--- START OF DATA TO USE ---

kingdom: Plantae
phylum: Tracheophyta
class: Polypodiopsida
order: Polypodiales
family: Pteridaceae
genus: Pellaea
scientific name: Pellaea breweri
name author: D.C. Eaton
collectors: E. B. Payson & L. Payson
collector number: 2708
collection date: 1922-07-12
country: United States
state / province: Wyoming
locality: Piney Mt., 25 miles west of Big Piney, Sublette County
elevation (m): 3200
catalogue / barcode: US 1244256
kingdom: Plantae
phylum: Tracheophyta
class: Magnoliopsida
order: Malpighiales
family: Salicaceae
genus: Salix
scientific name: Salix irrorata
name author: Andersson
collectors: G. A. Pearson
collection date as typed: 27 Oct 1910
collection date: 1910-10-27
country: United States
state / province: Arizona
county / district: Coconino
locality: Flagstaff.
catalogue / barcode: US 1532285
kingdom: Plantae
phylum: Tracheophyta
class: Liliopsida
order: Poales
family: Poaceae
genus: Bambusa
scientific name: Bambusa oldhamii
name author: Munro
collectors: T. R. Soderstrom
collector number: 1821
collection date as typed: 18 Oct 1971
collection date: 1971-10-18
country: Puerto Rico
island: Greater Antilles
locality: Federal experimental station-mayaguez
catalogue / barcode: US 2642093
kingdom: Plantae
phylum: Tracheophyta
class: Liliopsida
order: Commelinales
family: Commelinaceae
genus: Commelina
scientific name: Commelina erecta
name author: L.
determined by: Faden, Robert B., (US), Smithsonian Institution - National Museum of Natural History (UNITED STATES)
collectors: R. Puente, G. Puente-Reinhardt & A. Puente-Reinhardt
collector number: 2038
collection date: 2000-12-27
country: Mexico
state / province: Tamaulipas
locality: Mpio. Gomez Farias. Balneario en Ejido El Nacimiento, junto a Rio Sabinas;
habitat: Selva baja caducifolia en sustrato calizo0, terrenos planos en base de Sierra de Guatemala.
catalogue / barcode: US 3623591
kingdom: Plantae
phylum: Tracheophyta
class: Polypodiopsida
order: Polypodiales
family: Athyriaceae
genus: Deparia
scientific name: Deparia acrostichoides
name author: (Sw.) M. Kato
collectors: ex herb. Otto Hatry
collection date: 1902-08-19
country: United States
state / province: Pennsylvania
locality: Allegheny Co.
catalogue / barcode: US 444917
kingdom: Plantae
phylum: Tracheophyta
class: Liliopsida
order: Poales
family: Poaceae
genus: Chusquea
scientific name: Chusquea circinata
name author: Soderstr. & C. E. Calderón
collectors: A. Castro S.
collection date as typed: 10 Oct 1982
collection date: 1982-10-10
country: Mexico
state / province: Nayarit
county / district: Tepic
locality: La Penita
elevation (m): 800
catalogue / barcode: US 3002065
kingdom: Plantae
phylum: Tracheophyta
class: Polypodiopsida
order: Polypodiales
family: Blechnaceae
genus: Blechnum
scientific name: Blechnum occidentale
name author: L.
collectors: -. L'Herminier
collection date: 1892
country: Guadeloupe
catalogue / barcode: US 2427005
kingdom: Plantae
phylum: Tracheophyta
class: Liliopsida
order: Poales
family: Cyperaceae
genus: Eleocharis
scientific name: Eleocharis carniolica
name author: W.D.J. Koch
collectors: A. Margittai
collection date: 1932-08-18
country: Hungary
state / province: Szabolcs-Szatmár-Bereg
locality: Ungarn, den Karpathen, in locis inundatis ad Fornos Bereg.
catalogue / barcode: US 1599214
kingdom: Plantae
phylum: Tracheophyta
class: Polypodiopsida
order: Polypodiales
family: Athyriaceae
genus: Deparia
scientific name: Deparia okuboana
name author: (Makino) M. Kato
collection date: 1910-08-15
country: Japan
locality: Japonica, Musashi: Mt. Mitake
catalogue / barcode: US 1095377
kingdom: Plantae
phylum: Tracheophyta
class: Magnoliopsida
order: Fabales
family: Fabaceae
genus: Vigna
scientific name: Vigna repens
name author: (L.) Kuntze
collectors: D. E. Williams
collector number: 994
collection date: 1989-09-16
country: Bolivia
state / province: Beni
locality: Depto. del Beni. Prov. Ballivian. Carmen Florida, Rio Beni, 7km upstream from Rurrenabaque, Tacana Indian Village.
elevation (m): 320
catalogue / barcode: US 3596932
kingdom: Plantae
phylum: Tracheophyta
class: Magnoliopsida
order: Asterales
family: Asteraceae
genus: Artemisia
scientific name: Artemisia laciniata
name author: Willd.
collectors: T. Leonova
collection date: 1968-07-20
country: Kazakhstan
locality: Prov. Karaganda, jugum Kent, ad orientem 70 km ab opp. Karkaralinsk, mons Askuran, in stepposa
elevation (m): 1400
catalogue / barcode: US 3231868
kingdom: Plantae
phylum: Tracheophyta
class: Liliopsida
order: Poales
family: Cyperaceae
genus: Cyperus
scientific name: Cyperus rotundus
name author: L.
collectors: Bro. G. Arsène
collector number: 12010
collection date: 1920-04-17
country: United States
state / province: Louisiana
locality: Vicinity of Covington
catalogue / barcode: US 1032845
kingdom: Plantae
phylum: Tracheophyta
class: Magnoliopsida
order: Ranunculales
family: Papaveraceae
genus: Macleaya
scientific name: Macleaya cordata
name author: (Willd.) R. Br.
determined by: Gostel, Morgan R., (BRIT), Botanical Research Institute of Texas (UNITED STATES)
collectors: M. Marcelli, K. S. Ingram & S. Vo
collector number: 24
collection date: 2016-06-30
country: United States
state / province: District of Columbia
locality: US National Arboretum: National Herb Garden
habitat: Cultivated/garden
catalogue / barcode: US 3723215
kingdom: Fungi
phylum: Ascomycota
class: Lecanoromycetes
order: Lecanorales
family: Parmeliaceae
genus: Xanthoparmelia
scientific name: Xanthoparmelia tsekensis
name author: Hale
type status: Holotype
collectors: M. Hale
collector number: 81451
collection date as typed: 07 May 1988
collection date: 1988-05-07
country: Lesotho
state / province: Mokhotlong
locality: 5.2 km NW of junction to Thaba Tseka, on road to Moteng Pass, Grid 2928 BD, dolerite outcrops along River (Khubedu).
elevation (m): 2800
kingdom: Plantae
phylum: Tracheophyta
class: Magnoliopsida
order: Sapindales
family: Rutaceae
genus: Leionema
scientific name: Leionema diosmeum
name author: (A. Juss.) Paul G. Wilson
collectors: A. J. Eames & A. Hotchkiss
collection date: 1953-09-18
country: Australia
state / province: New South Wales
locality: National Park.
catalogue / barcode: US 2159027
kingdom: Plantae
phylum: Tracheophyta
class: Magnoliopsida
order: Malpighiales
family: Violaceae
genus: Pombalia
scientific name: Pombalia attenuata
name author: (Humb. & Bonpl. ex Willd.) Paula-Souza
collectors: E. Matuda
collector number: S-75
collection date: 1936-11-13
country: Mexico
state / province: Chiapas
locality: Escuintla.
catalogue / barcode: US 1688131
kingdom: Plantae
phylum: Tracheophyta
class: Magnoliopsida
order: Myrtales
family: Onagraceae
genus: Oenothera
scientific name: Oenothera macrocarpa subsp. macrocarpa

--- END OF DATA TO USE ---

:: AIM OF THE EXERCISE ::
Please reproduce everything in the listing above from the line containing "catalogue / barcode: US 3596932" down to the line containing "order: Ranunculales", and nothing else. Replace "collection date" with "date collected" and leave the rest unchanged.

:: EXPECTED ANSWER ::
catalogue / barcode: US 3596932
kingdom: Plantae
phylum: Tracheophyta
class: Magnoliopsida
order: Asterales
family: Asteraceae
genus: Artemisia
scientific name: Artemisia laciniata
name author: Willd.
collectors: T. Leonova
date collected: 1968-07-20
country: Kazakhstan
locality: Prov. Karaganda, jugum Kent, ad orientem 70 km ab opp. Karkaralinsk, mons Askuran, in stepposa
elevation (m): 1400
catalogue / barcode: US 3231868
kingdom: Plantae
phylum: Tracheophyta
class: Liliopsida
order: Poales
family: Cyperaceae
genus: Cyperus
scientific name: Cyperus rotundus
name author: L.
collectors: Bro. G. Arsène
collector number: 12010
date collected: 1920-04-17
country: United States
state / province: Louisiana
locality: Vicinity of Covington
catalogue / barcode: US 1032845
kingdom: Plantae
phylum: Tracheophyta
class: Magnoliopsida
order: Ranunculales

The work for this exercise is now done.